= REQUEST =
In the route description, what two ways past the large boulder blocking the path does it give?

= TEXT BLOCK =
Ahead there is a large cave, ignore it, our path goes through the narrow dark slit in the left-hand wall. Wading through water, in the dark, is necessary and there is large boulder which blocks your path. There are two options, duck dive underneath, which virtually nobody does, or scramble over the right-hand side. Light now replaces dark and it is a simple matter of carefully climbing over the boulders until you reach the exit on the north side of Le Pinacle. There are two options to return to the south side, scramble up to your right and ten down from the col, the drier option or scramble and swim around the outside of the stack, the easier option.

= RECORD EXTRACTS =

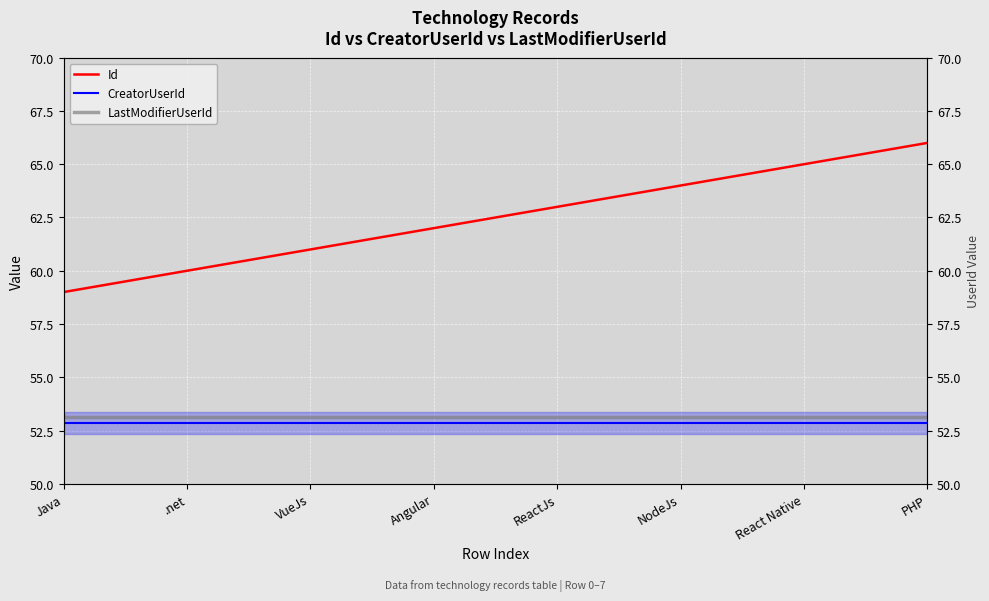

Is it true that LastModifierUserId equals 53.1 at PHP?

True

...

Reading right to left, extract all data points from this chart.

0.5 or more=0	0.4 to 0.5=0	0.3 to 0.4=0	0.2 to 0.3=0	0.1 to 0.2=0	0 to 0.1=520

= RESPONSE TO THIS TASK =
Duck diving underneath it or scrambling over its right-hand side.